In this week’s Applied Physics Review, by AIP Publishing, researchers review the state of the art in this field. One especially interesting advance involves an exotic nanodisc configuration, known as a vortex state, where magnetic moments arrange into a curly geometry.
Isolating and separating cells from a blood or tissue sample is crucial for a variety of medical applications, such as gene therapy or cancer diagnosis and treatment. Standard procedures involve filtration and centrifugation, but cells of similar sizes or densities cannot be separated this way.
One approach to this problem has been to coat spherical iron oxide beads with antibodies that specifically bind the cells of interest. The desired cells are then separated with applied magnetic fields. However, this can require high magnetic field strengths, so a second approach using nanowires has been tried.
A third way involves nanodiscs, either in a vortex state or a synthetic antiferromagnetic configuration, consisting of two ferromagnetic layers separated by one nonmagnetic layer. The surface of the small structures can be treated with fluorescent probes, allowing the investigators to observe motion of the particles in response to an applied field.
Another biomedical application that can benefit from magnetic nanostructures is MRI. Because the basic technique has low sensitivity, contrast agents are usually needed. The most widely used agents are gadolinium complexes, but these have raised toxicity concerns. Both nanodiscs and nanowires coated with biocompatible substances have properties that would make them good MRI contrast agents.
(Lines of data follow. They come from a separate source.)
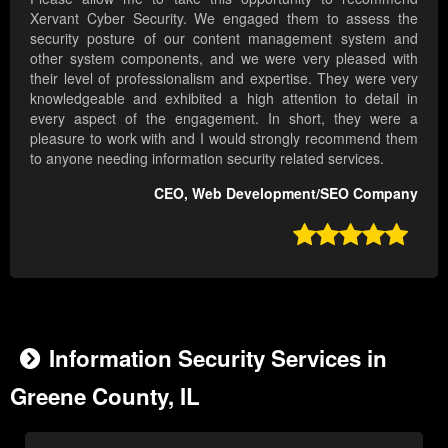
Xervant Cyber Security. We engaged them to assess the
security posture of our content management system and
other system components, and we were very pleased with
their level of professionalism and expertise. They were very
knowledgeable and exhibited a high attention to detail in
every aspect of the engagement. In short, they were a
pleasure to work with and I would strongly recommend them
to anyone needing information security related services.
CEO, Web Development/SEO Company

Information Security Services in
Greene County, IL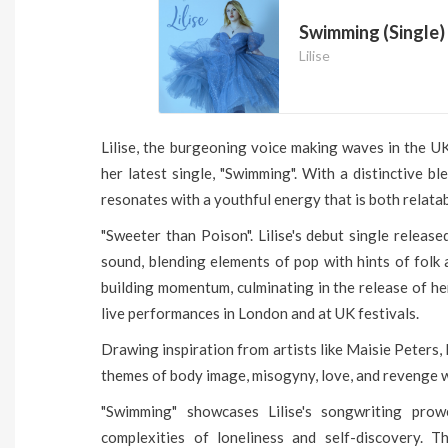
Swimming (Single)
Lilise
Lilise, the burgeoning voice making waves in the U
her latest single, "Swimming". With a distinctive bl
resonates with a youthful energy that is both relata
"Sweeter than Poison". Lilise's debut single releas
sound, blending elements of pop with hints of folk 
building momentum, culminating in the release of h
live performances in London and at UK festivals.
Drawing inspiration from artists like Maisie Peters, Bi
themes of body image, misogyny, love, and revenge w
"Swimming" showcases Lilise's songwriting pro
complexities of loneliness and self-discovery. T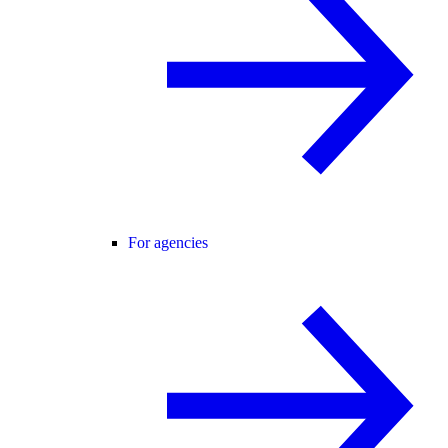
For agencies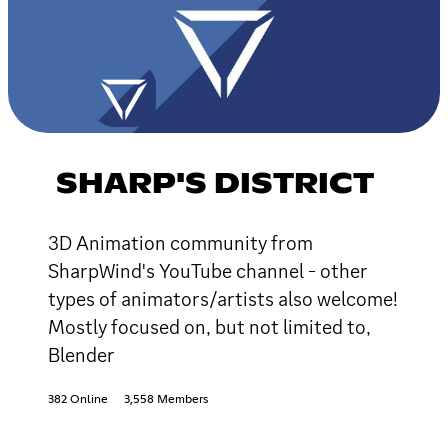
SHARP'S DISTRICT
3D Animation community from
SharpWind's YouTube channel - other
types of animators/artists also welcome!
Mostly focused on, but not limited to,
Blender
382 Online
3,558 Members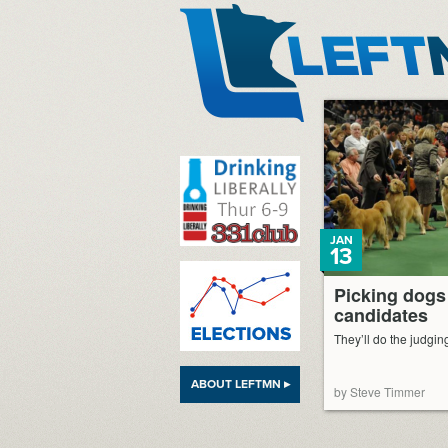
LeftMN
JAN
13
Picking dogs
candidates
They’ll do the judging 
ABOUT LEFTMN ▸
by Steve Timmer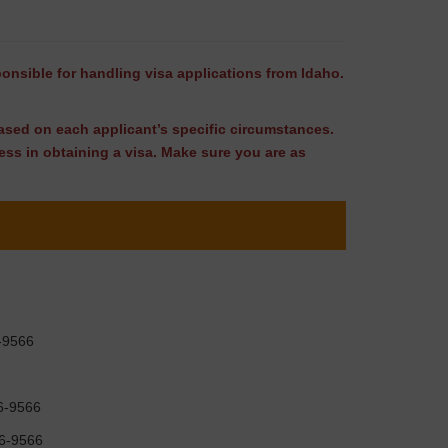
ponsible for handling visa applications from Idaho.
 based on each applicant’s specific circumstances.
ss in obtaining a visa. Make sure you are as
6-9566
96-9566
96-9566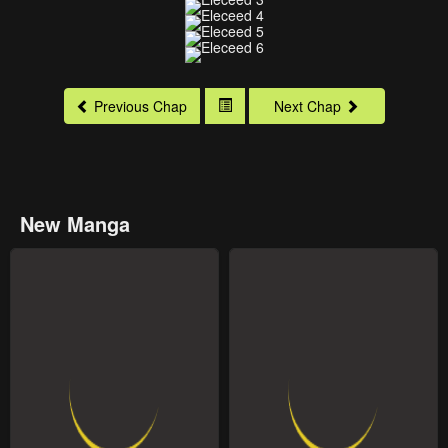
Previous Chap
Next Chap
New Manga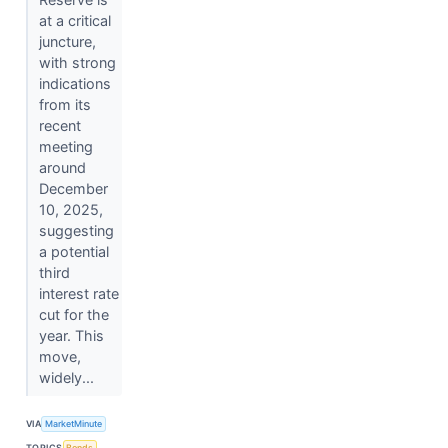
at a critical
juncture,
with strong
indications
from its
recent
meeting
around
December
10, 2025,
suggesting
a potential
third
interest rate
cut for the
year. This
move,
widely...
VIA
MarketMinute
TOPICS
Bonds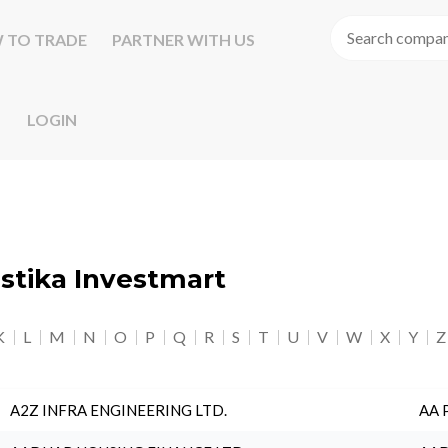
 TO TRADE
PARTNER WITH US
LOGIN
astika Investmart
K
L
M
N
O
P
Q
R
S
T
U
V
W
X
Y
Z
A2Z INFRA ENGINEERING LTD.
AA 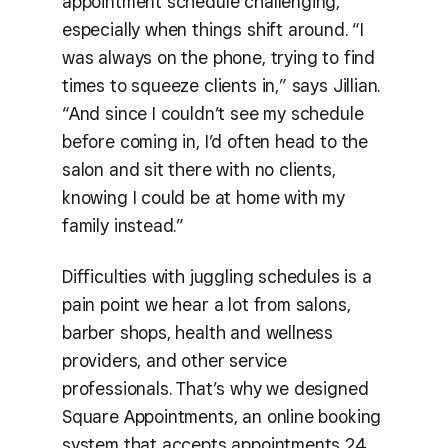
appointment schedule challenging,
especially when things shift around. “I
was always on the phone, trying to find
times to squeeze clients in,” says Jillian.
“And since I couldn’t see my schedule
before coming in, I’d often head to the
salon and sit there with no clients,
knowing I could be at home with my
family instead.”
Difficulties with juggling schedules is a
pain point we hear a lot from salons,
barber shops, health and wellness
providers, and other service
professionals. That’s why we designed
Square Appointments, an online booking
system that accepts appointments 24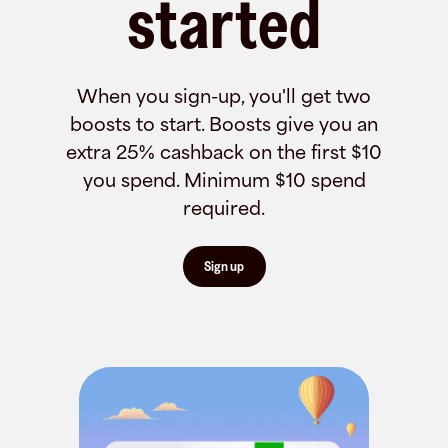
started
When you sign-up, you'll get two
boosts to start. Boosts give you an
extra 25% cashback on the first $10
you spend. Minimum $10 spend
required.
Sign up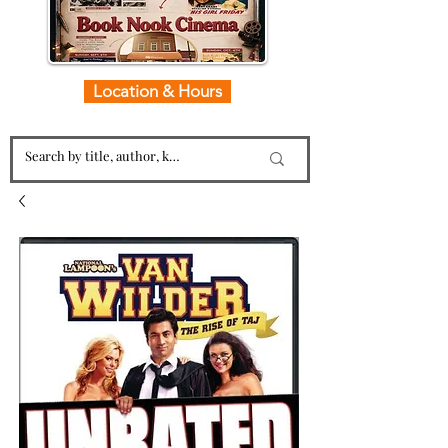
Location & Hours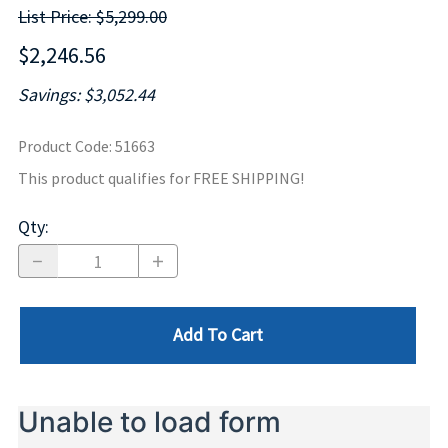
List Price: $5,299.00
$2,246.56
Savings: $3,052.44
Product Code
:
51663
This product qualifies for FREE SHIPPING!
Qty
:
Add To Cart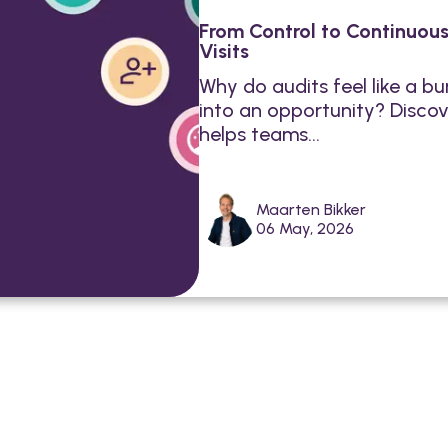
From Control to Continuou
Visits
Why do audits feel like a 
into an opportunity? Discov
helps teams...
Maarten Bikker
06 May, 2026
An innovative application area of magnetic nanostructures involves targeted cell annihilation for cancer treatment. Nanodiscs created in a spin vortex state or synthetic antiferromagnetic configuration show great promise for this use.
High tumor cell death rates, up to 90%, were observed when relatively weak magnetic fields were used with them. The mechanism leading to cell death is a strong mechanical force that results when a rotating magnetic field spins the nanodiscs, destroying tumor cells from the inside.
Most of these studies have been carried out in the lab, so some situations, such as retention or excretion by internal organs or transport through capillaries, could still be an issue. Further study is required to address these real-world effects.